“I wouldn’t ask too much of her,” I ventured, “You can’t repeat the past.”
“Can’t repeat the past?” he cried incredulously. “Why of course you can!”
He looked around him wildly, as if the past were lurking here in the shadow of his house, just out of reach of his hand.”
The Great Gatsby, F. Scott Fitzgerald
“So we beat on, boats against the current, borne back ceaselessly into the past.”
Last line of The Great Gatsby
Gatsby created a beautiful dream and could not survive when the world did not bend to his dream. It’s a cautionary tale. When Facebook serves up old posts that we put up years earlier, I am always fascinated by the fact that I seldom remember doing so and never remember why what I posted had resonance for me back then. Time is the most ephemeral thing.
I write these things because there may be a day when I wonder where my mind was at during these times and where it looks like the minds of the world were. I leave out the day to day specifics of politics, the outrage, the incompetence, the lying. Historians will feed on these facts for lifetimes to come. Of course I experience the rage and the frustration but I think it will come to an end and those creating it will find themselves powerless and forgotten, except for their venality. One can hope so.
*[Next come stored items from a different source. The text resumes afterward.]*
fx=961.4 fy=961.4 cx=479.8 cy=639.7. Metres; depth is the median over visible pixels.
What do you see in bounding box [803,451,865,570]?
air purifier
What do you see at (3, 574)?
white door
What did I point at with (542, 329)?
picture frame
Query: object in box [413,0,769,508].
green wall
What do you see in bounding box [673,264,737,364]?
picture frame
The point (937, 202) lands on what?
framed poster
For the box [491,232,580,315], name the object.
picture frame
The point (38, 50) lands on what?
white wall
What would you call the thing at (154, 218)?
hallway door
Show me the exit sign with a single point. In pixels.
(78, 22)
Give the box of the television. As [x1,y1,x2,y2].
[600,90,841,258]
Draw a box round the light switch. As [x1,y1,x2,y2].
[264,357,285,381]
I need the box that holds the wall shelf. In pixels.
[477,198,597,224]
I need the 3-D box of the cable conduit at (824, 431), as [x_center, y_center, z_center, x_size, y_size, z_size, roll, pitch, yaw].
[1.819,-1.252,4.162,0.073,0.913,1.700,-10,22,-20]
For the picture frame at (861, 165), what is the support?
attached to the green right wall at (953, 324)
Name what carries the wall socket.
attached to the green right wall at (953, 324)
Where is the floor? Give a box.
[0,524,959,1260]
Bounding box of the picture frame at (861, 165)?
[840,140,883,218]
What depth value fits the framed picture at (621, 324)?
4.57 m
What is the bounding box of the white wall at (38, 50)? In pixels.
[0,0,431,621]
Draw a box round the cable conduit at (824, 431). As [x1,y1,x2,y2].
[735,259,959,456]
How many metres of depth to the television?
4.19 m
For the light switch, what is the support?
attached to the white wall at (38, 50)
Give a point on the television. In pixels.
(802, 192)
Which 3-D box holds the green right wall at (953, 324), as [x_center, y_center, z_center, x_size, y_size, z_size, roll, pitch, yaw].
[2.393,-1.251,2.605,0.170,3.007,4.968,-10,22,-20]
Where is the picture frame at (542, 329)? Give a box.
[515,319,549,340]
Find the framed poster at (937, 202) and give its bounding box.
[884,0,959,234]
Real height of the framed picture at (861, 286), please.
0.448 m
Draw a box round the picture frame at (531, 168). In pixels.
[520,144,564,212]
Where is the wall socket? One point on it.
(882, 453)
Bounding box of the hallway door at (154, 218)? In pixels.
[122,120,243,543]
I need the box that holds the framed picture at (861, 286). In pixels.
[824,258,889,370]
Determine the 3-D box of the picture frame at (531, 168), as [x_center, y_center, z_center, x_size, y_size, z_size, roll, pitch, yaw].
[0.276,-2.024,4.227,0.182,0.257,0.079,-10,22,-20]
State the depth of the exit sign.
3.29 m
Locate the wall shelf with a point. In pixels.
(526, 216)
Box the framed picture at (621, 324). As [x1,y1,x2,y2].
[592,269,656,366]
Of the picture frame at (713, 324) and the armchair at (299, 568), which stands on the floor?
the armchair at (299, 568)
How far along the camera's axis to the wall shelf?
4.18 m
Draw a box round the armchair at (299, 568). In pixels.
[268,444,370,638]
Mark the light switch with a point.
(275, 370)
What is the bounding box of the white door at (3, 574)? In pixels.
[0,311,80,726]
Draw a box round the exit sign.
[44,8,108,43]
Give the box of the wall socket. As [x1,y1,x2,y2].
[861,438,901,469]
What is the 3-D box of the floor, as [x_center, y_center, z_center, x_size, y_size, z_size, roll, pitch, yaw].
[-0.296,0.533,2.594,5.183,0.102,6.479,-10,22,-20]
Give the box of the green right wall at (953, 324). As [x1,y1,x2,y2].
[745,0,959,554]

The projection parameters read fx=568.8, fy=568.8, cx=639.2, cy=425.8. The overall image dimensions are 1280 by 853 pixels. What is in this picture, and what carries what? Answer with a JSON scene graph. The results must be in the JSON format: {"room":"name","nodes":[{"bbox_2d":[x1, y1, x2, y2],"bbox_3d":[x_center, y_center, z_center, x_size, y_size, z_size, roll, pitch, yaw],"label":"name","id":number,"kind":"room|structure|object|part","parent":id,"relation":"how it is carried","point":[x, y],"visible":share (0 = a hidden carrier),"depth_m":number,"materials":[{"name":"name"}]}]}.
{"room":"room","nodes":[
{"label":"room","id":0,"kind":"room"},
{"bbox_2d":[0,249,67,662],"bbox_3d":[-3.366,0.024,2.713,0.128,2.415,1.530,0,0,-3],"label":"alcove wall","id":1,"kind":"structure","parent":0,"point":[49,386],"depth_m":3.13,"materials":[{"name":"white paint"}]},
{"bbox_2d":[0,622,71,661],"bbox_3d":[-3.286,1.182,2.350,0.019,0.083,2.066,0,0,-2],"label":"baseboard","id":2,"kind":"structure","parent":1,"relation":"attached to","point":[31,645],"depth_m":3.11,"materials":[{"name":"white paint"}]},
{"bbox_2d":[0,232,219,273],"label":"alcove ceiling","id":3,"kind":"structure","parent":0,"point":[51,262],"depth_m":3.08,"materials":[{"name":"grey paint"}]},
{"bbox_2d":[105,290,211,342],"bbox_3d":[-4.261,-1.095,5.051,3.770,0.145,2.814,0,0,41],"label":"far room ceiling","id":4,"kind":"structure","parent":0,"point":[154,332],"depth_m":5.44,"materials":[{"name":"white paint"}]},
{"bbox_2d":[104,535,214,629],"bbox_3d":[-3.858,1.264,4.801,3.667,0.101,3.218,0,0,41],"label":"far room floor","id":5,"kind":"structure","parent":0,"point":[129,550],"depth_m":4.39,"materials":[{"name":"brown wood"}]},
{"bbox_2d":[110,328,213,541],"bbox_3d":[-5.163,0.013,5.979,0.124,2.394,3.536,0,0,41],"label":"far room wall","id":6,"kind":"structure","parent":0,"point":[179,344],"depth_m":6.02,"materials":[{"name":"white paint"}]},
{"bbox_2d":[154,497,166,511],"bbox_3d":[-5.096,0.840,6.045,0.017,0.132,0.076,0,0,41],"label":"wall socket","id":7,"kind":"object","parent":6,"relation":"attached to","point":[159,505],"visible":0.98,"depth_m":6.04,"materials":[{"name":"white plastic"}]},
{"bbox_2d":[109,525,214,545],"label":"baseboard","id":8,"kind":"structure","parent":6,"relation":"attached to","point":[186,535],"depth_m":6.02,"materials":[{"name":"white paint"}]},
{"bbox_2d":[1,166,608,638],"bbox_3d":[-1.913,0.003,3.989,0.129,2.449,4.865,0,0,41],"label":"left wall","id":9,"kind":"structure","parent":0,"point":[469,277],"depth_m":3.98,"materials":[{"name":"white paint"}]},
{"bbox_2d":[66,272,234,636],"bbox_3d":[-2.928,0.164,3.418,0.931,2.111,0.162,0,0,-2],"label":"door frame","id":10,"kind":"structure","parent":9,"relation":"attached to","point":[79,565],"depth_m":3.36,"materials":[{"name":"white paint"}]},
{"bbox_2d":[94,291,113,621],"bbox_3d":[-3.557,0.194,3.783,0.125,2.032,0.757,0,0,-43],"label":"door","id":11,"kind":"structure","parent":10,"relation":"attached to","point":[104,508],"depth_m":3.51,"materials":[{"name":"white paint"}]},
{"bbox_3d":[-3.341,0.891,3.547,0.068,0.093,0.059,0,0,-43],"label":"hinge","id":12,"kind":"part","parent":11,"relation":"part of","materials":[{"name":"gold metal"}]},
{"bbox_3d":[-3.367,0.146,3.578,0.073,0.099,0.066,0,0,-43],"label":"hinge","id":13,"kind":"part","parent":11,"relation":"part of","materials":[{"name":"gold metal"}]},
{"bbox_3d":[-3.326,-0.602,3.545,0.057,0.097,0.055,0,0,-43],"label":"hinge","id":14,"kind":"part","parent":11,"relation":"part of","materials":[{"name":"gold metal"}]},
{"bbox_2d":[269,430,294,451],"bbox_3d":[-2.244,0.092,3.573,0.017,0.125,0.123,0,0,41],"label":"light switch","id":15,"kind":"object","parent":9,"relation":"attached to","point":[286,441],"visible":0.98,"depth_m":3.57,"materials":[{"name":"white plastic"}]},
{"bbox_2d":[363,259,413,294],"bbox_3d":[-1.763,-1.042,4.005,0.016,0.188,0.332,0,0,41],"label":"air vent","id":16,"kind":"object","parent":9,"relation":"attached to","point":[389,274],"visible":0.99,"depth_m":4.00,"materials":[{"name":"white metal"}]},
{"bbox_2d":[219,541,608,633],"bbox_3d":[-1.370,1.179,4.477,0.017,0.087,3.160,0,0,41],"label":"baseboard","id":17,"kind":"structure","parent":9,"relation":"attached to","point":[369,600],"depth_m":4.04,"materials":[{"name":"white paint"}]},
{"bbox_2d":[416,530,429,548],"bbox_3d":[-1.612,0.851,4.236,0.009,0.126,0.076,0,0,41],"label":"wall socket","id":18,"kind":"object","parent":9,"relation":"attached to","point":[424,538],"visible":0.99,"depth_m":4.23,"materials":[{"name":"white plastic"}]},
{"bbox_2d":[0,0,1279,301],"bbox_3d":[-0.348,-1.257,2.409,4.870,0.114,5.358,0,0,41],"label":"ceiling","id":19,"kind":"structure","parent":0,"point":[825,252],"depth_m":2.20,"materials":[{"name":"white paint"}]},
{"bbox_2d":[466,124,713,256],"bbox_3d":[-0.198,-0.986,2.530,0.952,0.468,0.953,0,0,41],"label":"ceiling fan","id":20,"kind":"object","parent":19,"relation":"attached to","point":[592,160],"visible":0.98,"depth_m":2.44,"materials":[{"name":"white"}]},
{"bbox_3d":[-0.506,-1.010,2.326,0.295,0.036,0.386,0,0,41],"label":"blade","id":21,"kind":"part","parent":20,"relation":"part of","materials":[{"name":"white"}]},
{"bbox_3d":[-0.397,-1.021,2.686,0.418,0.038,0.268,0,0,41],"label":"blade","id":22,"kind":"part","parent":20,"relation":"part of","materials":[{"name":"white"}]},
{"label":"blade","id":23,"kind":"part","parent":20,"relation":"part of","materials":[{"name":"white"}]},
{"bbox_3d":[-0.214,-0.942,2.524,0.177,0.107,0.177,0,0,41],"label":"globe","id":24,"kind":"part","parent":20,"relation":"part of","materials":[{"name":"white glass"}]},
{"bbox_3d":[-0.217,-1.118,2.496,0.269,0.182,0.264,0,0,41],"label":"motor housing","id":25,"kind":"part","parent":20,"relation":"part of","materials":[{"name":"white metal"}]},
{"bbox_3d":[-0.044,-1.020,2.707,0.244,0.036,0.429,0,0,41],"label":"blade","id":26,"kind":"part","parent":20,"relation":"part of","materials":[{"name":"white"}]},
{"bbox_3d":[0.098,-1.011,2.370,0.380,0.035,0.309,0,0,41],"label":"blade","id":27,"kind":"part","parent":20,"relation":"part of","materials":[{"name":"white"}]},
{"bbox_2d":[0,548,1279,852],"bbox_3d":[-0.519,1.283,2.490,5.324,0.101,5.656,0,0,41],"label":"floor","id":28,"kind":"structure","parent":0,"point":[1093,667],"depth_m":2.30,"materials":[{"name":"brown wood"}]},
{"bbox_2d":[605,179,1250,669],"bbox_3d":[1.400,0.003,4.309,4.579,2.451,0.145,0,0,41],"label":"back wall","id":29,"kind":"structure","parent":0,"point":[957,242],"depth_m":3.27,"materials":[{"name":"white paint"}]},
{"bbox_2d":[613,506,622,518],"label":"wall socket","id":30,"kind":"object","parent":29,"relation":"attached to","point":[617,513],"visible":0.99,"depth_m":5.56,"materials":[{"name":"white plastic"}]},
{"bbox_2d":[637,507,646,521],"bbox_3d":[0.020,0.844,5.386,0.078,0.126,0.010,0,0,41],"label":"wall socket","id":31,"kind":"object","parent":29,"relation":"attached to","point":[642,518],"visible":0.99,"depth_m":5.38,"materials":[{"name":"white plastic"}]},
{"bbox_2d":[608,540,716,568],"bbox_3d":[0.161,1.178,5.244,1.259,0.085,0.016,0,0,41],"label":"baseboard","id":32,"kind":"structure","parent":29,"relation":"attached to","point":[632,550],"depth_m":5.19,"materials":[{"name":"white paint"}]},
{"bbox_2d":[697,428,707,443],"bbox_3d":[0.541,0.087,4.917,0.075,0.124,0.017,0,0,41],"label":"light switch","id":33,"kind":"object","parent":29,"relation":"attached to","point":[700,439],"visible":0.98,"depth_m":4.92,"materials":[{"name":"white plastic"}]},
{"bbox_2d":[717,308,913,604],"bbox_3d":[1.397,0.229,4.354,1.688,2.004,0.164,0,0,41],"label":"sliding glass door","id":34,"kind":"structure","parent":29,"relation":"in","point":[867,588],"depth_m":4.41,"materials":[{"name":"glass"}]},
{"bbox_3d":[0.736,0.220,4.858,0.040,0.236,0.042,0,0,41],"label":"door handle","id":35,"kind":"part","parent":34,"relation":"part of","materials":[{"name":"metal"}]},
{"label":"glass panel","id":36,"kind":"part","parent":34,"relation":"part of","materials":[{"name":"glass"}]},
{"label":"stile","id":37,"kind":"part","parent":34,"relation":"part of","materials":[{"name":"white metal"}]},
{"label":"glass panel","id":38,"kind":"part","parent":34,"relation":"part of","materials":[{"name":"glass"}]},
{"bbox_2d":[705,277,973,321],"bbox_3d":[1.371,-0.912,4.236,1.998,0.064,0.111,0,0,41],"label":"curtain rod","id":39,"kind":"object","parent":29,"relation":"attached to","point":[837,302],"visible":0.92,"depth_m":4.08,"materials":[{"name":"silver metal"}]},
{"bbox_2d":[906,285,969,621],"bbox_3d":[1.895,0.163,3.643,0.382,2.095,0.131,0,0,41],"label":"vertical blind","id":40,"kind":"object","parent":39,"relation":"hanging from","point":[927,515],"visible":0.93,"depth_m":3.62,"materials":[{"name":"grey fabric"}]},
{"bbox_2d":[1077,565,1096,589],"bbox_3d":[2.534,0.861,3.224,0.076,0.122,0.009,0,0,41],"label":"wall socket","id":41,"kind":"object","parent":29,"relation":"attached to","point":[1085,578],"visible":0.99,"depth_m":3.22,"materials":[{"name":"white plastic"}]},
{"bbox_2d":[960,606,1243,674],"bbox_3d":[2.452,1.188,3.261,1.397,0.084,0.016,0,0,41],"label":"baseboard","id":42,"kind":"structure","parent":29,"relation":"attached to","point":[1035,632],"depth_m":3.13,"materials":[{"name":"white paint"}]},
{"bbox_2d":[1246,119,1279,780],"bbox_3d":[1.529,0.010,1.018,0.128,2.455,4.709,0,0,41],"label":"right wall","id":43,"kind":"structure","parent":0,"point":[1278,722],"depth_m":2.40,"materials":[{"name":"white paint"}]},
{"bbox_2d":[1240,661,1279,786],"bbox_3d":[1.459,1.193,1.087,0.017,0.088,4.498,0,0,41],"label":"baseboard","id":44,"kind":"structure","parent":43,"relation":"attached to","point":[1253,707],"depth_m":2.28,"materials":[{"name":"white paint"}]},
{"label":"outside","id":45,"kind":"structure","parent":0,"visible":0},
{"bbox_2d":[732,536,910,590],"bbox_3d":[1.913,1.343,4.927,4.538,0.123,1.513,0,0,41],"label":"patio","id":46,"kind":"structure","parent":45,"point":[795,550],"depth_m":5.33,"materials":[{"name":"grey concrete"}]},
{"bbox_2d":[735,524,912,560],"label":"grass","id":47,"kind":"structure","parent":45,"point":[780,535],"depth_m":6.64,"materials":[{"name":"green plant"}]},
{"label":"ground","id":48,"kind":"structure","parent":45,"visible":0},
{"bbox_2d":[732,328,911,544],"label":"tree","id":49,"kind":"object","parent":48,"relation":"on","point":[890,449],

To write is to seek to capture time, as is to play music, or paint, or create some new art form. They all have this commonality, to stop things for a moment and illuminate them. There are so many things we forget, most of them, and the things we remember are altered as time passes until, like those old Facebook posts, they become curios.
Mark Rothko, the abstract expressionist master, was a man who was frustrated by his inability, in his eyes, to capture a certain luminous thing. A frustration that led to his eventual suicide. His last works eschewed color and were composed of shades of black displayed in a dim meditation space built for them in Houston, a space he never saw. The greatest colorist in modern art had left color behind in search of something beyond. To capture that something in a frozen moment. I think he succeeded but he didn’t see it that way.
In meditation we seek to liberate ourselves from time, a measurement of thought and the movement of planetary bodies. We don’t leave, it stops owning us for a moment. An elusive goal. Right now, as we isolate and wonder what the future looks like, it feels like time has slowed. I count the days, 38 now, and it doesn’t seem that long. The end is not in sight. Of course, there is no end.